Part 27

7.5K 518 114
                                    

 Katya langsung masuk ke dalam kamar mandi begitu mereka berdua sampai ke flat Zayn, sedangkan Zayn merapikan barang-barang yang tadi dibawanya untuk latihan. Zayn berganti pakaian, lalu berjalan ke arah dapur untuk mengambil minum.

 Orang itu ada di London, runtuk Zayn sambil meneguk air dingin yang baru diambilnya dari kulkas. Bagaimana dia bisa mengikutiku ke setiap tempat? Zayn mengacak-acak rambutnya yang pada dasarnya memang sudah acak-acakan.

 Tiba-tiba Zayn mendengar Katya memanggilnya dari dalam kamar mandi. Zayn meletakkan gelas kacanya di atas counter, kemudian berjalan ke arah kamar mandi. Ia mengetuk pintu sebanyak dua kali. “Kau memanggilku?” tanyanya.

 “Ya,” jawab Katya dari dalam.

 “Ada apa?”

 Setelah jeda selama beberapa detik, Katya bertanya, “Boleh aku minta tolong?”

 “Minta apapun juga bakal aku kasih,” kata Zayn. “Minta tolong apa memangnya?”

 “I’m on my period.”

 Zayn mengerutkan dahinya. “Lalu?”

 “Kau punya pembalut wanita?”

 “Tentu saja tidak.”

 “Nah,” suara Katya terdengar lagi. “Aku tidak mungkin berjalan keluar seperti ini, Zayn. Jadi, bolehkah aku minta tolong belikan itu?” pinta Katya. “Kau benar-benar baik kalau kau membelikannya untukku.”

 Zayn menghela napas berat. What kind of shit is this.

 “Baiklah. Tunggu sebentar ya.”

 Tanpa menunggu jawaban Katya, Zayn mengambil dompet, ponsel, dan memakai topinya lalu berjalan keluar dari flatnya. Flatnya ini terletak di lantai 8—lantai tertinggi. Zayn menunggu lift selama beberapa detik, kemudian masuk dan menekan tombol bertuliskan GF.

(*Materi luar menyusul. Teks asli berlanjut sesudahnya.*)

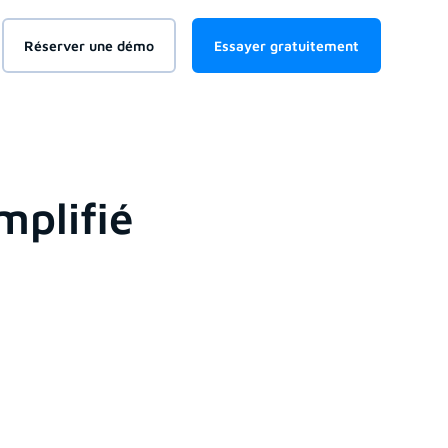
Réserver une démo
Essayer gratuitement
mplifié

 Tak jauh flat Zayn ada sebuah mini market kecil yang buka 24 jam. Zayn mendongak untuk menatap langit. Langit sudah mendung lagi. Musim gugur jadi terasa lebih gelap dan dingin kalau langit selalu mendung. Zayn berjalan sembari menggosok-gosokkan kedua tangannya untuk menghalau dingin karena ia lupa pakai jaket.

 Begitu sampai, Zayn mengulurkan tangannya untuk membuka pintu kaca mini market. Di belakangnya ada seorang nenek berusia kira-kira 70 tahun yang hendak masuk ke dalam mini market, jadi Zayn menahan pintu untuknya. Nenek itu tersenyum kepada Zayn dan menggumamkan ucapan terima kasih yang hanya dibalas Zayn dengan seulas senyum.

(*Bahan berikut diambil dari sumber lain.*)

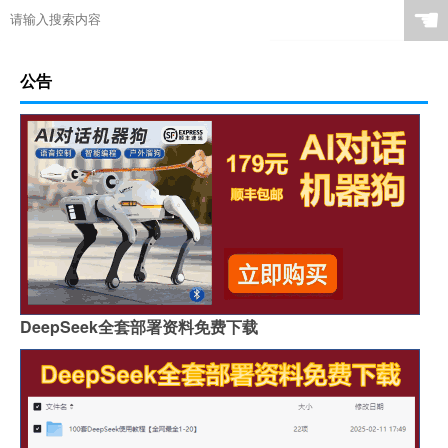
☚
公告
DeepSeek全套部署资料免费下载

 Zayn berjalan ke rak terbelakang—tempat pembalut, tissu, dan peralatan mandi lainnya. Ia hanya berdiri mematung di depan rak itu, bingung dengan apa yang harus dibelinya. Harusnya ia bertanya pembalut apa yang harus dibelinya kepada Katya tadi sebelum berangkat.

 Seorang pegawai mini market menghampiri Zayn. “Ada yang bisa saya bantu?” tanyanya ramah.

 “Ya,” Zayn mengangguk. Ia menggaruk belakang lehernya yang tidak terasa gatal—kebiasaan kecilnya kalau sedang gugup. Introvert things which he can’t throw away, mungkin. “Temanku meminta aku untuk membelikan pembalut wanita.”

 Si pegawai mini market menahan senyum. “Lalu?”

 “Lalu aku tidak tahu pembalut seperti apa yang dibutuhkannya,” Zayn mengangkat bahu. “Bisakah kau membantuku?”

 “Tentu. Apa anda ingin pembalut untuk siang hari atau malam hari? Wing or without wing? Yang tipis atau tebal? Ada yang panjang 23 cm, 25 cm, 29 cm, 35 cm, atau 41 cm. Anda tinggal pilih.”

 Zayn melongo. “Apa?”

 Si pegawai itu dengan sabar menjelaskan kepada Zayn segala tetek bengek tentang pembalut wanita yang Zayn sama sekali tidak mengerti. Wing itu apa, ia juga tidak tahu. Setahunya, wing adalah posisinya di lapangan. Ia juga tidak tahu apa itu extra dry atau apalah. Astaga.